■ **The task**:
Reproduce each entry exactly as written.

-------- Data section

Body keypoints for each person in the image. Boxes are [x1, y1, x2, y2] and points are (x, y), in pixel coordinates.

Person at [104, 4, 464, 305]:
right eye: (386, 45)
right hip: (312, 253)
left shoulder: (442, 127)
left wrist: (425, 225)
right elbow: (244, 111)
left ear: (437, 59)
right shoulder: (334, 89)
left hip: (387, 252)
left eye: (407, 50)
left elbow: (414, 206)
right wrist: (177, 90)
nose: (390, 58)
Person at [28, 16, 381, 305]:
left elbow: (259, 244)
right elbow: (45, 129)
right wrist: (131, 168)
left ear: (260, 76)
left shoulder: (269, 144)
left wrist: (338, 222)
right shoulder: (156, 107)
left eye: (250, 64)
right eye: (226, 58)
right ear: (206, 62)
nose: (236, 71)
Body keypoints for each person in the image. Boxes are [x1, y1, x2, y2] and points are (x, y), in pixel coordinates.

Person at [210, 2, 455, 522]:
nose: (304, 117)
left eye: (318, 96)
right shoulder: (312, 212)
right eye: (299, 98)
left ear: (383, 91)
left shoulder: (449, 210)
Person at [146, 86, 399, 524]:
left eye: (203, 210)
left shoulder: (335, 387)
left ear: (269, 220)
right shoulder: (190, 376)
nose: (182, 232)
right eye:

----------------

■ **Answer for the task**:
Body keypoints for each person in the image. Boxes are [x1, y1, x2, y2] and points are (x, y), in pixel coordinates.

Person at [104, 4, 464, 305]:
right eye: (386, 45)
right hip: (312, 253)
left shoulder: (442, 127)
left wrist: (425, 225)
right elbow: (244, 111)
left ear: (437, 59)
right shoulder: (334, 89)
left hip: (387, 252)
left eye: (407, 50)
left elbow: (414, 206)
right wrist: (177, 90)
nose: (390, 58)
Person at [28, 16, 381, 305]:
left elbow: (259, 244)
right elbow: (45, 129)
right wrist: (131, 168)
left ear: (260, 76)
left shoulder: (269, 144)
left wrist: (338, 222)
right shoulder: (156, 107)
left eye: (250, 64)
right eye: (226, 58)
right ear: (206, 62)
nose: (236, 71)
Body keypoints for each person in the image. Boxes are [x1, y1, x2, y2] and points are (x, y), in pixel coordinates.

Person at [210, 2, 455, 522]:
nose: (304, 117)
left eye: (318, 96)
right shoulder: (312, 212)
right eye: (299, 98)
left ear: (383, 91)
left shoulder: (449, 210)
Person at [146, 86, 399, 524]:
left eye: (203, 210)
left shoulder: (335, 387)
left ear: (269, 220)
right shoulder: (190, 376)
nose: (182, 232)
right eye:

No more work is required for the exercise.